Comorbidity management

When identified and characterized early in the pre-surgical pathway, many comorbidities are amenable to management that can improve the patients physiological resilience to the surgical episode and thereby improve outcome following surgery. Specialist preoperative clinics delivered collaboratively by anaesthetists/perioperative physicians and relevant specialists are increasingly offering this service before surgery (e.g. perioperative anaemia clinics) (Guinn et al. 2016). Often these are virtual clinics, running efficiently without the requirement for patients to attend a physical place unless specific hospital-delivered therapy (e.g. intravenous iron) is required. Value may be added through reduced complications leading to improved outcomes and thereby reducing costs, and from more proximate measures. For example, the reduction in transfusion costs resulting from anaemia management may offset or even exceed the costs of an anaemia clinic (Evans et al. 2017; Froesslar et al. 2017; Froessler et al. 2016). In a recent study from Germany, economic modeling showed savings of €785.54 per anaemic patient treated with intravenous iron undergoing elective abdominal surgery due to a combination of reduction in blood transfusion and length of stay (Froesslar et al. 2017).
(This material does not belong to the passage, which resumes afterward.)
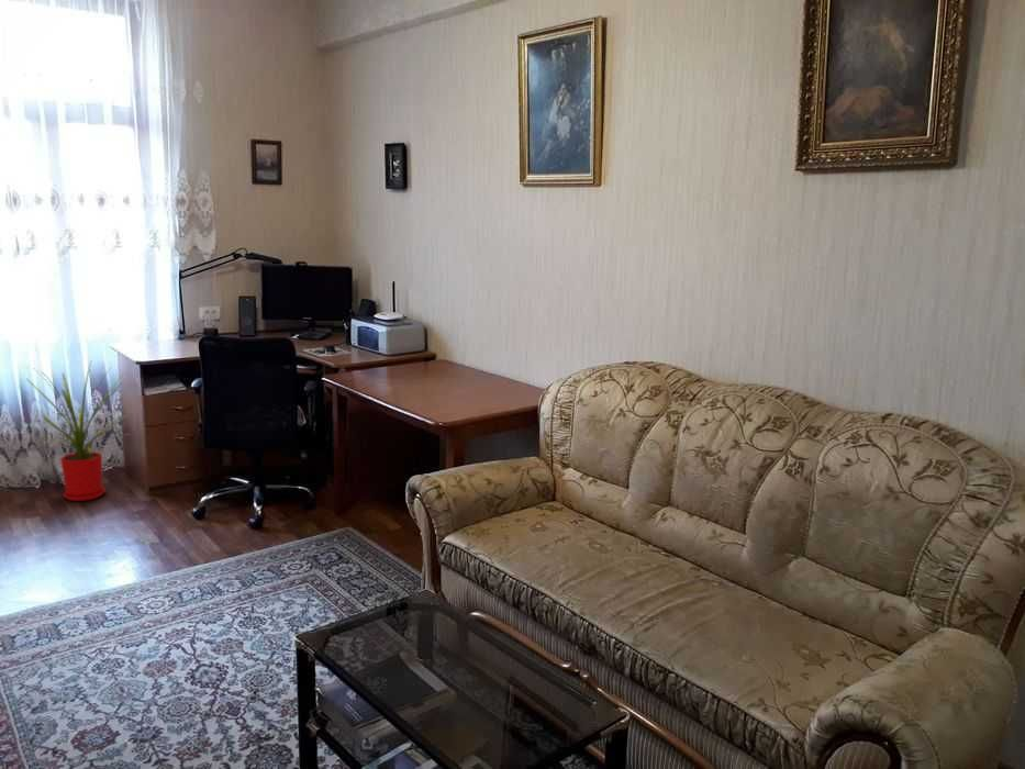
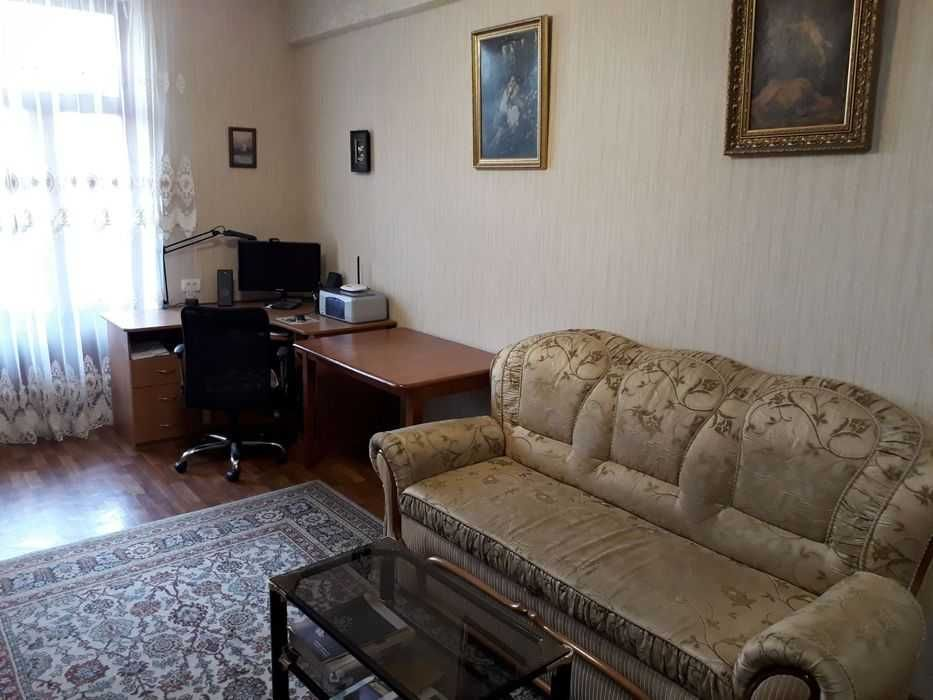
- house plant [19,360,133,502]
Psychological preparation for surgery

Finally, patients can be better prepared psychologically for surgery. Patient information, helping to manage expectations, has long been considered a key element of enhanced recovery pathways (ERPs) (Grocott et al. 2012) and has traditionally been delivered in surgical and anaesthetic pre-assessment clinics. More sophisticated psychological preparation for surgery, for example using cognitive behavioural education, may provide additional benefit (Rolving et al. 2016). As we dissect the functions of the various elements of the pathway to surgery it becomes clear that diagnosis, prognosis and shared decision-making do not have to be undertaken at the same time and place as preparation for surgery. Increasingly, the concept of a separate classroom-based “Surgery School” is being pursued as a group patient activity (Trust tests ‘surgery school’ to get patients fit for ops | news | nursing times & Available from: https://www.nursingtimes.net/news/research-and-innovation/trust-tests-surgery-school-to-get-patients-fit-for-ops/7011466.article. Accessed 20 Dec 2016; Surgery school for patients | medicine | university of southampton & Available from: http://www.southampton.ac.uk/medicine/news/2016/10/surgery-school-to-get-patients-fit.page. Accessed 20 Dec 2016; Your surgery 3.Pdf, Available from: https://www.cmft.nhs.uk/media/1461701/your%20surgery.pdf. Accessed 20 Dec 2016). Value is added through driving behavioural change as well as through effectively preparing patients for early mobilization, eating and drinking after surgery.

Conclusions

Re-designing the pathway to surgery so that perioperative physicians encounter their patients earlier in the perioperative journey opens up many opportunities to improve patient care. Collaborative decision-making offers the means of ensuring that each patient makes the right decision about which treatment option they wish to choose, including surgery. Collaborative behavioural change offers a route to improving modifiable behavioural characteristics prior to surgery through active programmes of alcohol cessation, smoking cessation, activity/exercise and dietary intervention. Surgery schools offer the opportunity to share such knowledge with all patients and thereby guide them towards healthier behaviours. Surgery schools also offer the opportunity to manage expectations in relation to the in-hospital surgical journey and improve psychological preparation for surgery. Each of these interventions offers a particular value proposition based on their relative costs and outcome benefits. Together, these interventions offer an opportunity to optimize patient decision-making in relation to surgical interventions and to maximize our patients resilience to the physiological stress of surgery through targeted management of modifiable risk factors.